Certainly, for serious crimes like murder or even robbery, there's enough of a problem with a successful escape that the outcome preference should be capture > death > escape. And of course, the death or serious injury of a policeman or innocent ranks below any of these. But yeah, I'd call this sentence a bit stronger than warranted.

EDIT: Realised this was non-obvious, so: I was running into a public forest, hence "follow in car until exhausted" wouldn't have worked.

"We should look to interactions with the mentally unwell as a gauge for our evaluation of police conduct" is a hell of an argument.

Certainly, for serious crimes like murder or even robbery, there's enough of a problem with a successful escape that the outcome preference should be capture > death > escape.

And then an explicit recommendation against due process. Huh.

So, okay. Take that situation and make me a better runner, so that I could outrun the police. Is it warranted for the police to shoot me?

No one is making this argument. Not even implicitly. This is strawman and conflation dialed up to 10.

And then an explicit recommendation against due process. Huh.

No? I said that capture (for trial) is better than death, and it's usually feasible.

No one is making this argument. Not even implicitly. This is strawman and conflation dialed up to 10.

StableOutlook made a very sweeping statement that we seem to agree was not literally true in all cases. I pulled him up on it. You don't want me to point out where there need to be asterisks, add the asterisks, or even an IOU for asterisks like "(mostly)", yourself.

Take that situation and make me a better runner, so that I could outrun the police. Is it warranted for the police to shoot me?

No, and zero people are arguing for this, and zero law enforcement organizations allow this. This is peak strawman.

This lady in Minneapolis wasn't shot for trying to escape. She got shot because she struck a police officer with her car. This is assault with a deadly weapon. Every single person in all 50 states is permitted to use lethal force to resist an assault with a deadly weapon. Including people who aren't police officers. Pretending that she was shot for merely escaping is also peak strawman.

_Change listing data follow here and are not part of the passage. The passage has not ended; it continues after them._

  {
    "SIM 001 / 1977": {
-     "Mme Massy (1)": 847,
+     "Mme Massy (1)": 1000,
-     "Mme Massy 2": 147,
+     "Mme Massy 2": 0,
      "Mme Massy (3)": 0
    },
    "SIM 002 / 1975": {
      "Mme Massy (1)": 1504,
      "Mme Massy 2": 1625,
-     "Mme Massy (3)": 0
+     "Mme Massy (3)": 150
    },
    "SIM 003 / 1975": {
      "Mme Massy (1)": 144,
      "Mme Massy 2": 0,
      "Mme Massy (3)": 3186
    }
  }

Pretending that she was shot for merely escaping is also peak strawman.

I did no such thing. You made a broad statement that covered much-less-defensible cases, and I pulled you up on overbreadth (which I even called "slight"), while clarifying that serious injury of a policeman warrants deadly force.

/u/StableOutshoot said:

When the police decide to arrest you, they are now allowed to use whatever amount of force is necessary (but not more) to get you in handcuffs and into custody.

I don't see anything overbroad or less defensible here. Being charitable, I'm guessing you have a legitimate confusion as to what "necessary" means. The answer is that, per Tennessee v. Garner, they are not allowed to use deadly force against a fleeing suspect unless the suspect is a deadly threat to others. If they were to shoot a nonviolent suspect who posed no threat (like they did to Garner), that force would be considered unnecessary.

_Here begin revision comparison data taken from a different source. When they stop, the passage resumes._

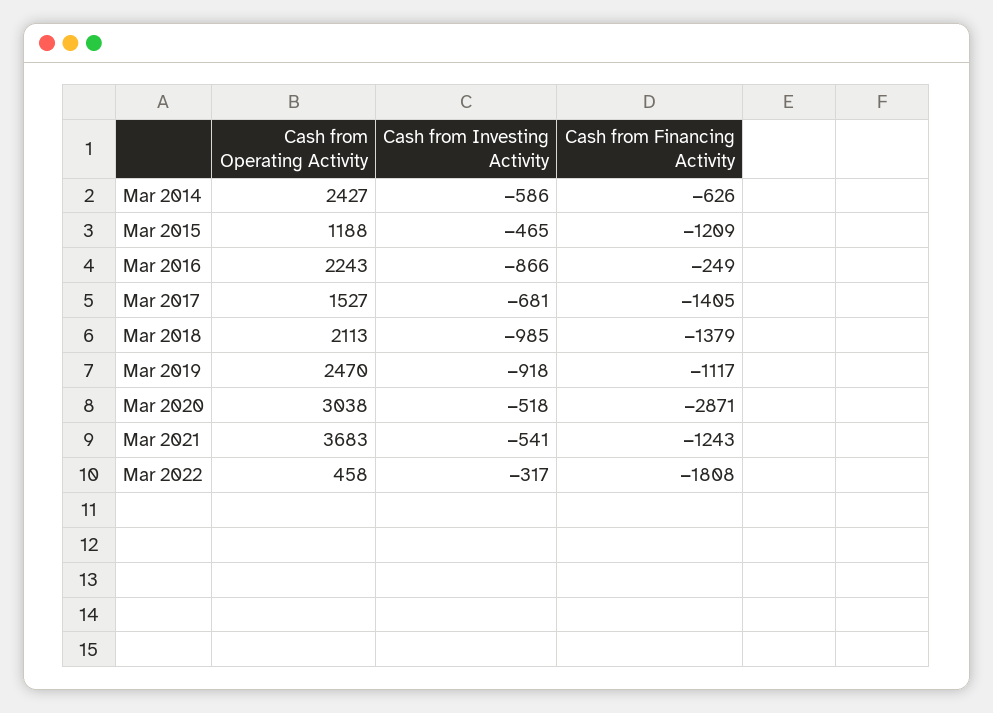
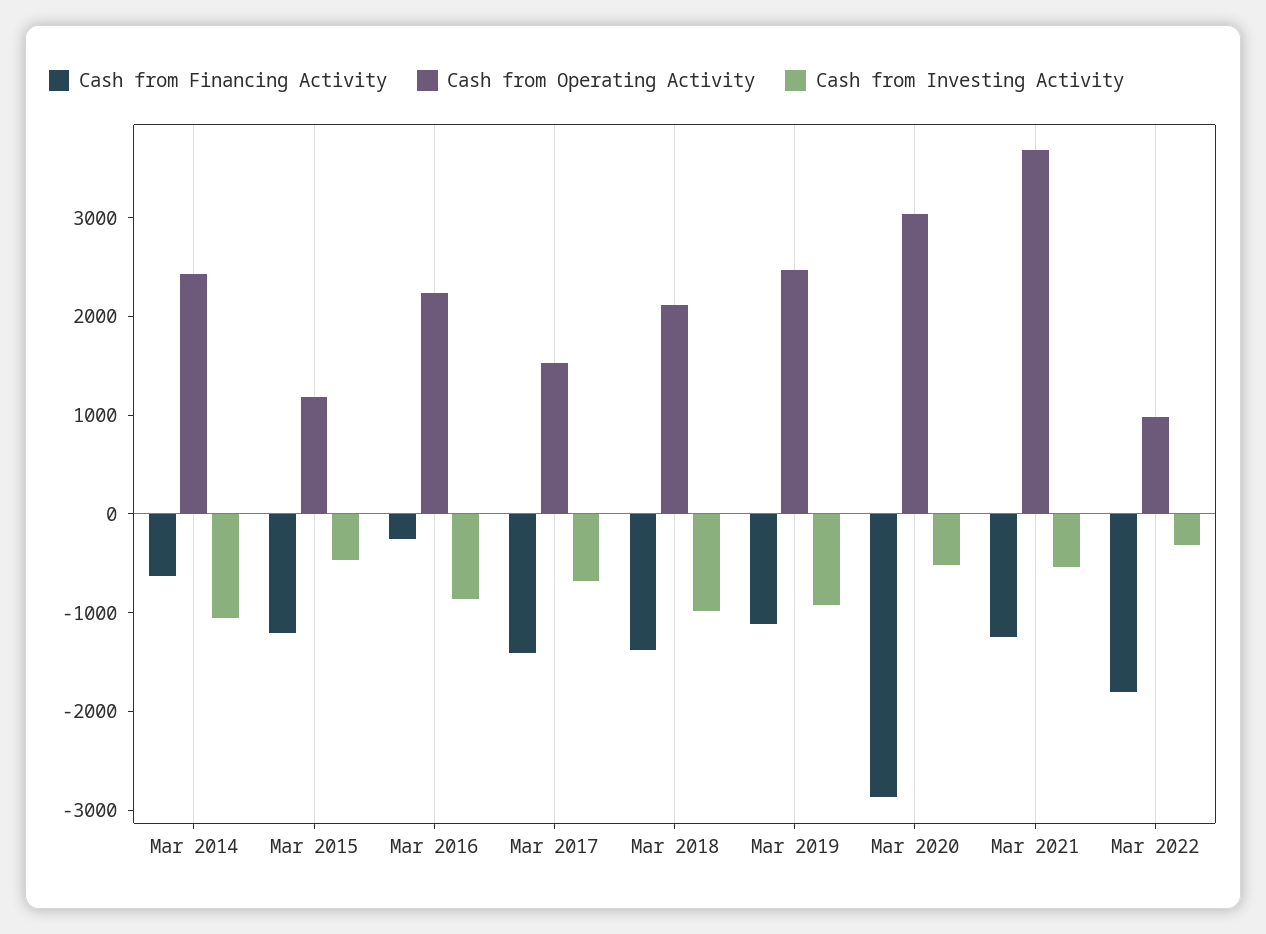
  {
    "Cash from Operating Activity": {
      "Mar 2014": 2427,
      "Mar 2015": 1188,
      "Mar 2016": 2243,
      "Mar 2017": 1527,
      "Mar 2018": 2113,
      "Mar 2019": 2470,
      "Mar 2020": 3038,
      "Mar 2021": 3683,
-     "Mar 2022": 458
+     "Mar 2022": 1000
    },
    "Cash from Investing Activity": {
-     "Mar 2014": -586,
+     "Mar 2014": -1000,
      "Mar 2015": -465,
      "Mar 2016": -866,
      "Mar 2017": -681,
      "Mar 2018": -985,
      "Mar 2019": -918,
      "Mar 2020": -518,
      "Mar 2021": -541,
      "Mar 2022": -317
    },
    "Cash from Financing Activity": {
      "Mar 2014": -626,
      "Mar 2015": -1209,
      "Mar 2016": -249,
      "Mar 2017": -1405,
      "Mar 2018": -1379,
      "Mar 2019": -1117,
      "Mar 2020": -2871,
      "Mar 2021": -1243,
      "Mar 2022": -1808
    }
  }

Do you still think /u/StableOutshoot's statement is an overreach?

Being charitable, I'm guessing you have a legitimate confusion as to what "necessary" means.

No, I was just reading the word "whatever" literally. If you would escape if not shot dead, "whatever amount of force is necessary [...] to get you in handcuffs and into custody" is by construction "shoot you, and then handcuff the corpse".

I was reading that sentence as speaking normatively, as it was responding to a pair of normative statements*; you seem to be reading it descriptively. Normatively, it's objectionably bloodthirsty, which is why (as you say) it's descriptively false in most (all?) of the Western world (for the record, I'm Australian).

The word "whatever" is a very strong word, and frequently produces overbroad statements if used without qualification (a relevant qualification in this case would have been "sublethal"). It appears that @StableOutshoot did not intend to say what he said, and he has implicitly retracted it, resolving the issue.

*Notably, one of these was "fleeing police shouldn't be a death sentence"; hence, the escape scenario was already under discussion and I assumed he meant to address it.